§ **RECORDS**:
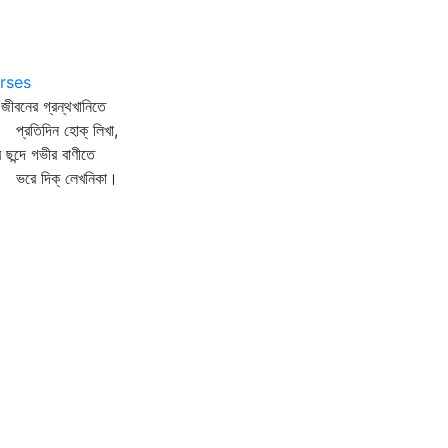
rses
জীবনের গ্রন্থখানিতে
রতিদিন হোক্‌ লিখা,
র ছন্দে গভীর বাণীতে
ে দিক্‌ লেখনিকা।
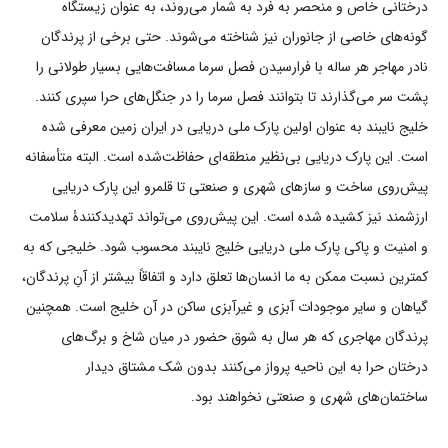
درختانی خاص و منحصر به فرد به شمار می‌روند، به عنوان زیستگاه
گونه‌های خاصی از جانوران نیز شناخته می‌شوند. حتی برخی از پرندگان
نادر مهاجر هر ساله با فرارسیدن فصل سرما مسافت‌هایی بسیار طولانی را
پشت سر می‌گذارند تا بتوانند فصل سرما را در جنگل‌های حرا سپری کنند.
خلیج نایبند به عنوان اولین پارک ملی دریایی در ایران زمین معرفی شده
است. این پارک دریایی بی‌نظیر منطقه‌ای حفاظت‌شده است. البته متأسفانه
پیش‌روی ساخت و سازهای شهری و صنعتی تا قلمرو این پارک دریایی
ارزشمند نیز کشیده شده است. این پیش‌روی می‌تواند تهدیدکنندۀ سلامت
و امنیت و پاکی پارک ملی دریایی خلیج نایبند محسوب شود. خلیجی که به
کمترین نسبت ممکن به ما انسان‌ها تعلق دارد و اتفاقاً بیشتر از آنِ پرندگان،
گیاهان و سایر موجودات آبزی و غیرآبزی ساکن در آن خلیج است. همچنین
پرندگان مهاجری که هر سال به شوق حضور در میان شاخ و برگ‌های
درختان حرا به این ناحیه پرواز می‌کنند بدون شک مشتاق دیدار
ساختمان‌های شهری و صنعتی نخواهند بود.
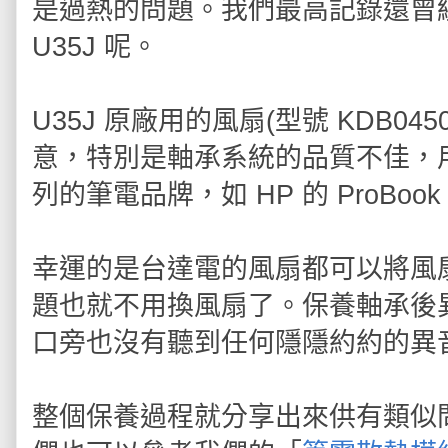
是過熱的問題。我們最高記錄還曾
U35J 呢。
U35J 原廠用的風扇(型號 KDB0
意，特別是軸承系統的品質不佳，
列的筆電品牌，如 HP 的 ProBo
幸運的是台達電的風扇都可以將風
題也就不用換風扇了。保養軸承後
口旁也沒有聽到任何隱隱約約的異
整個保養過程就分享出來供有類似問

§ **YOUR TASK**: Retype the text read from each of the records above, unchanged and line for line, and leave the pictures out of your answer.

§ **RESULT OF THIS EXERCISE**:
rses
জীবনের গ্রন্থখানিতে
রতিদিন হোক্‌ লিখা,
র ছন্দে গভীর বাণীতে
ে দিক্‌ লেখনিকা।
درختانی خاص و منحصر به فرد به شمار می‌روند، به عنوان زیستگاه
گونه‌های خاصی از جانوران نیز شناخته می‌شوند. حتی برخی از پرندگان
نادر مهاجر هر ساله با فرارسیدن فصل سرما مسافت‌هایی بسیار طولانی را
پشت سر می‌گذارند تا بتوانند فصل سرما را در جنگل‌های حرا سپری کنند.
خلیج نایبند به عنوان اولین پارک ملی دریایی در ایران زمین معرفی شده
است. این پارک دریایی بی‌نظیر منطقه‌ای حفاظت‌شده است. البته متأسفانه
پیش‌روی ساخت و سازهای شهری و صنعتی تا قلمرو این پارک دریایی
ارزشمند نیز کشیده شده است. این پیش‌روی می‌تواند تهدیدکنندۀ سلامت
و امنیت و پاکی پارک ملی دریایی خلیج نایبند محسوب شود. خلیجی که به
کمترین نسبت ممکن به ما انسان‌ها تعلق دارد و اتفاقاً بیشتر از آنِ پرندگان،
گیاهان و سایر موجودات آبزی و غیرآبزی ساکن در آن خلیج است. همچنین
پرندگان مهاجری که هر سال به شوق حضور در میان شاخ و برگ‌های
درختان حرا به این ناحیه پرواز می‌کنند بدون شک مشتاق دیدار
ساختمان‌های شهری و صنعتی نخواهند بود.
是過熱的問題。我們最高記錄還曾
U35J 呢。
U35J 原廠用的風扇(型號 KDB0
意，特別是軸承系統的品質不佳，
列的筆電品牌，如 HP 的 ProBo
幸運的是台達電的風扇都可以將風
題也就不用換風扇了。保養軸承後
口旁也沒有聽到任何隱隱約約的異
整個保養過程就分享出來供有類似問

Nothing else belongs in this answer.